_ACTION ITEM_. Show the lines below that contain the string "official".

Stored data entries
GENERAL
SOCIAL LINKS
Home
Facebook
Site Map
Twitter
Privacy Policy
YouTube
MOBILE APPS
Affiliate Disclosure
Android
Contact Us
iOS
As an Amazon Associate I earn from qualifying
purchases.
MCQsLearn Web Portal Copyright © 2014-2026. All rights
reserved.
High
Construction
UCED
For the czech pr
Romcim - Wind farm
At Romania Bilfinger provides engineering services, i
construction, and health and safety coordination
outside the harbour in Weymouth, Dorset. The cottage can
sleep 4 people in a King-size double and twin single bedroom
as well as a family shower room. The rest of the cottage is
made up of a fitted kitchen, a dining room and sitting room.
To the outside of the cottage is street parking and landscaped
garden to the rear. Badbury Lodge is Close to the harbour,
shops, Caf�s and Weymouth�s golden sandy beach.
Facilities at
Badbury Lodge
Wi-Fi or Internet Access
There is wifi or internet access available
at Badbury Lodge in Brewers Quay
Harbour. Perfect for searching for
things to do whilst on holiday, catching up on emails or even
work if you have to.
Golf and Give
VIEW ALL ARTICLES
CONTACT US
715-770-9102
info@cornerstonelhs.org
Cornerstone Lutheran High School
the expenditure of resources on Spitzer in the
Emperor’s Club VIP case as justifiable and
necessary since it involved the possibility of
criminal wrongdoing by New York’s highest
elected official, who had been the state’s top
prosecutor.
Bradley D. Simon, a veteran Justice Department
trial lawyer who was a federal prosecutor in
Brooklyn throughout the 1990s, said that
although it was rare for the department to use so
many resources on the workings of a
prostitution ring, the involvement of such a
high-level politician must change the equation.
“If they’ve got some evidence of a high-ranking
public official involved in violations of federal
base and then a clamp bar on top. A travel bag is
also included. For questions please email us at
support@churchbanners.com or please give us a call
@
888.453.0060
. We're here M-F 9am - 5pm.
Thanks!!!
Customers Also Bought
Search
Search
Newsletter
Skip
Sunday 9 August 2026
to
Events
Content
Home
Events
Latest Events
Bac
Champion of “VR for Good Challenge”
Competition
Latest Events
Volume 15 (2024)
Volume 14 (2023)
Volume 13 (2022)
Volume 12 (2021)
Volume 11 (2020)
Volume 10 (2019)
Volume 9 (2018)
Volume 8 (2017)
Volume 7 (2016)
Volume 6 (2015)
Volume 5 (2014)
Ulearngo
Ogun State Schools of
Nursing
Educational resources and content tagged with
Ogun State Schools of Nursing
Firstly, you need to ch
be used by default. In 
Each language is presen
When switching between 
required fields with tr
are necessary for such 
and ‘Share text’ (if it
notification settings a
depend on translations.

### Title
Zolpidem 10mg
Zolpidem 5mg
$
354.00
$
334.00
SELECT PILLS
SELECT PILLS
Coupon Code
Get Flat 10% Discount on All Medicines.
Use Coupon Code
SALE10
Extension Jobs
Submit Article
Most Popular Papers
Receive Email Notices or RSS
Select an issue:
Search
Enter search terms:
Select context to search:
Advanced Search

_ANSWER TO THE EXERCISE_.
elected official, who had been the state’s top
public official involved in violations of federal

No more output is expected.